Rama meminta ”Apabila, O para ayah, paduka dengan murah hati memberikan kepada hamba hadiah berupa anugerah. Hamba meminta bisa membebaskan akibat dosa-dosa membunuh para kshatriya dalam kemarahan yang tak terkendali. Di samping itu danau-danau yang telah hamba buat menjadi terkenal di dunia sebagai tempat suci dan keramat kelak,” pinta Parasurama. Para Pitri kemudian berkata, ”Akan terjadilah demikian. Tenteramkanlah hatimu.” Lanjut para Pitri. Pesan niskala yang didengar dari leluhurnya itu membuat Rama menjadi tenang.

Di daerah di sekitar danau yang penuh darah itu, sejak saat itu disebut dengan nama Samanta-panchaka yang suci. Orang-orang bijaksana telah mengatakan bahwa setiap daerah harus dibedakan berdasarkan nama yang terkait dengan keadaan lingkungannya yang mungkin membuatnya terkenal.

Sementara pada kurun waktu antara Dwapara dan Kali Yuga di Samanta-panchaka terjadi pertempuran antara pasukan keluarga Kaurava dan keluarga Pandava. Di tempat suci tersebut, yang sangat rata sama sekali, berkumpul delapan belas Akshauhini alias lima juta prajurit yang sangat berhasrat untuk berperang.
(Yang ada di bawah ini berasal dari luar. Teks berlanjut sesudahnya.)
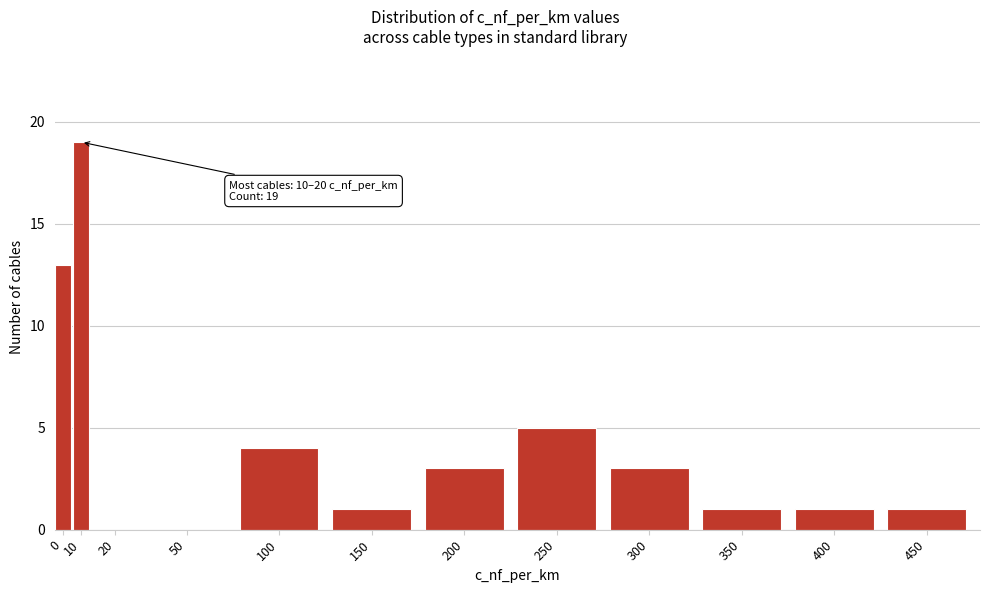

Reading right to left, list all the values displayed in this chart.

450=1	400=1	350=1	300=3	250=5	200=3	150=1	100=4	50=0	20=0	10=19	0=13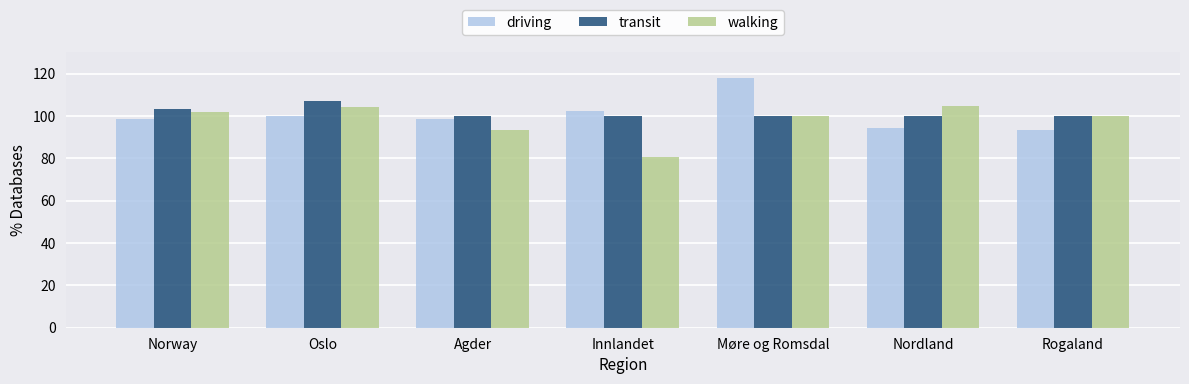

True or false: driving has a value of 99.8 at Oslo.

True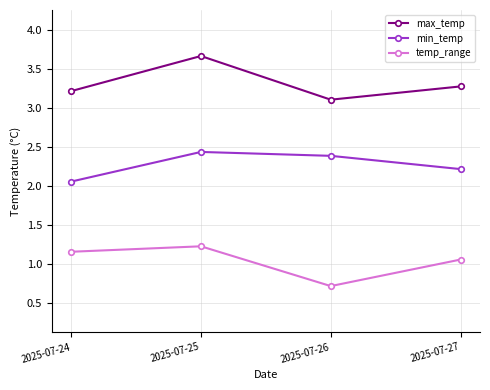

True or false: max_temp and temp_range cross at least once.

False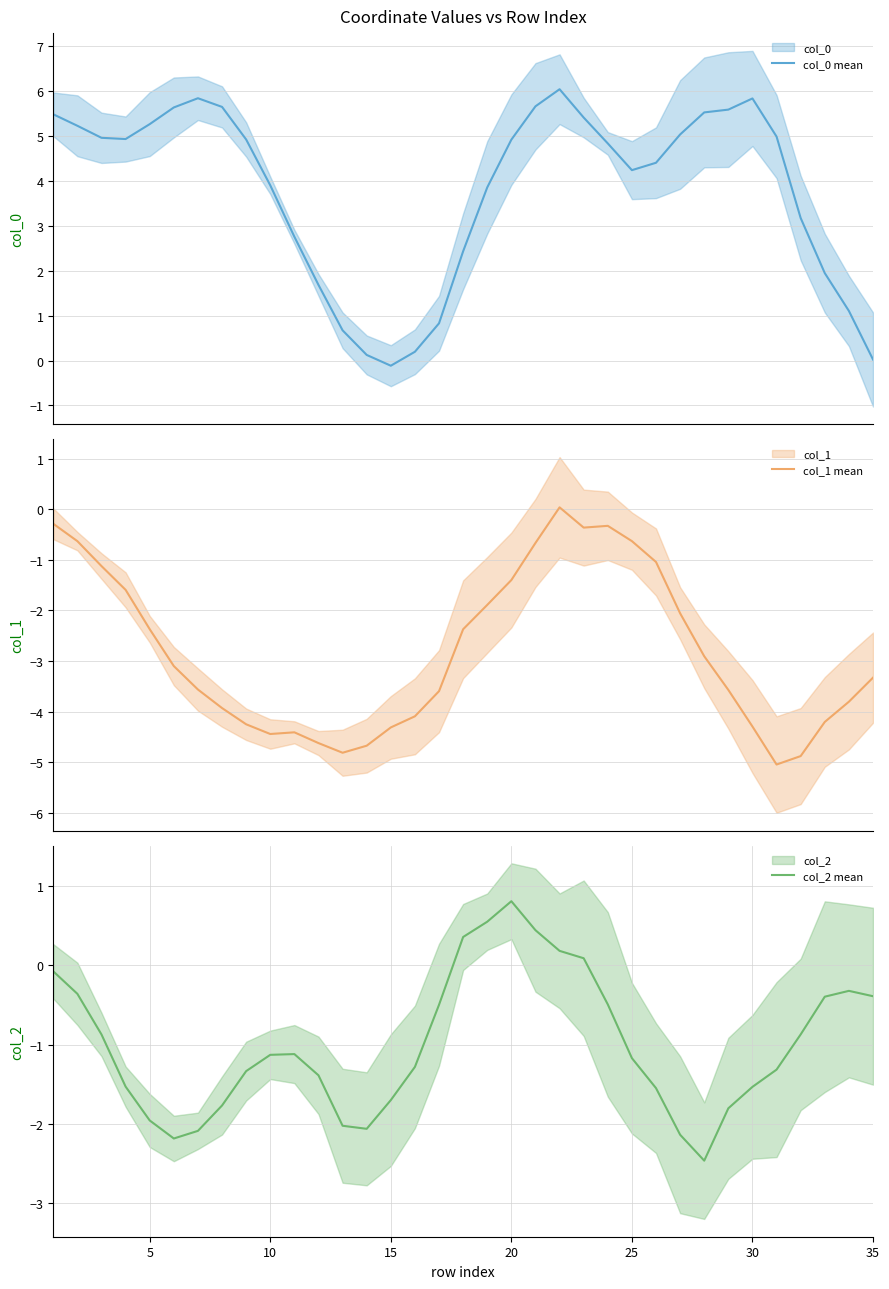

What is the highest value of the col_0 mean series?

6.0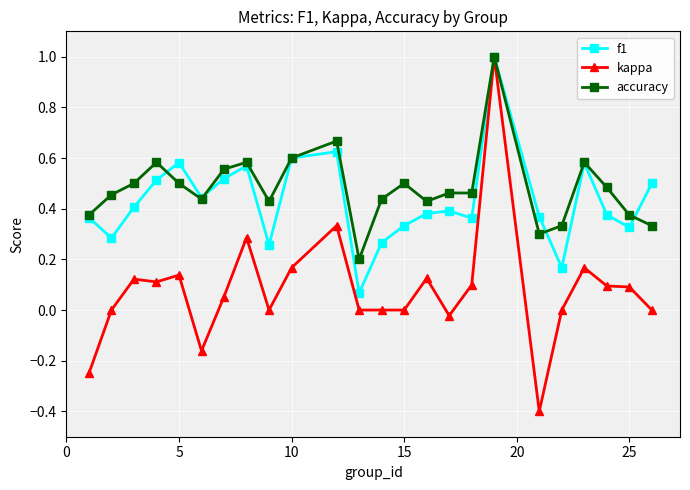

What is the lowest value of the kappa series?

-0.4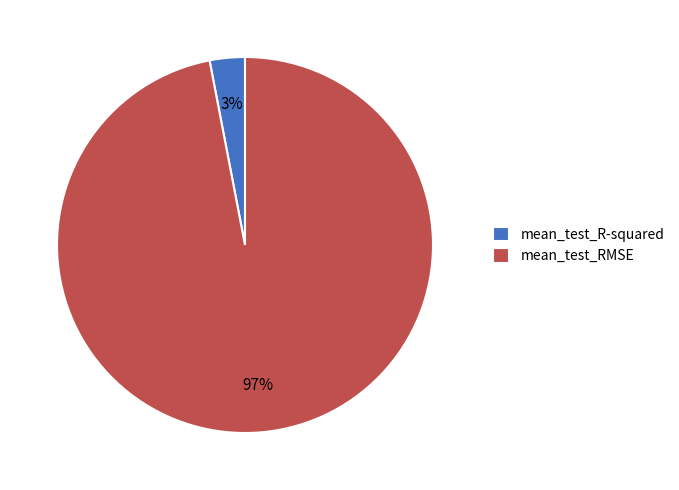

Is the sum of mean_test_RMSE and mean_test_R-squared greater than half?

Yes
Sebanyak delapan belas Akshauhini prajurit/pasukan datang bersamaan untuk berperang. Pertempuran yang terjadi sangat mengerikan. Perang Barathayuda itu selesai dalam jangka waktu delapan belas hari. Dia yang paham akan keempat Veda dengan semua Anga dan Upanishadnya, tetapi tidak tahu sejarah ini (Bharata), tidak bisa dikatakan bijaksana. Vyasa yang luar biasa cerdas, telah mengatakan bahwa Mahabharata adalah uraian/penjelasan dari Artha, Dharma dan Kama. Mereka yang telah mendengarkan sejarahnya tidak akan pernah tahan mendengar cerita lainnya. Sungguh, seseorang yang telah mendengar suara yang merdu dari lelaki yang bernama Kokila tidak akan pernah mau mendengarkan suara sumbang dari gaoknya burung gagak. Seperti pembentukan ketiga dunia yang dimulai dari lima unsur, demikian juga inspirasi/ilham dari para penyair dimulai dari susunan cerita yang bagus ini. Seperti empat jenis makhluk (viviparous, oviparous, lahir dari uap panas dan sayur-sayuran) adalah tergantung dari lingkungannya berada. Demikian juga kitab Purana tergantung dari sejarah alias itihasa ini. Seperti semua rasa tergantung latihan mereka kepada bermacam-macam perubahan dari pikiran. Hal yang sama pada perilaku seremonial dan kualitas moral tergantung dari uraian ini. Tidak ada cerita yang ada di bumi ini yang tidak tergantung kepada sejarah ini. Bahkan seperti badan atas makanan yang dimasukkannya. Semua penyair menghargai Bharata bahkan seperti pelayan yang menginginkan sesuatu yang lebih, yang selalu ingin ikut majikan yang berasal dari keluarga keturunan yang baik. Demikianlah, tidak ada seorang penyair pun yang mampu melebihi syair-syair atau sloka ini.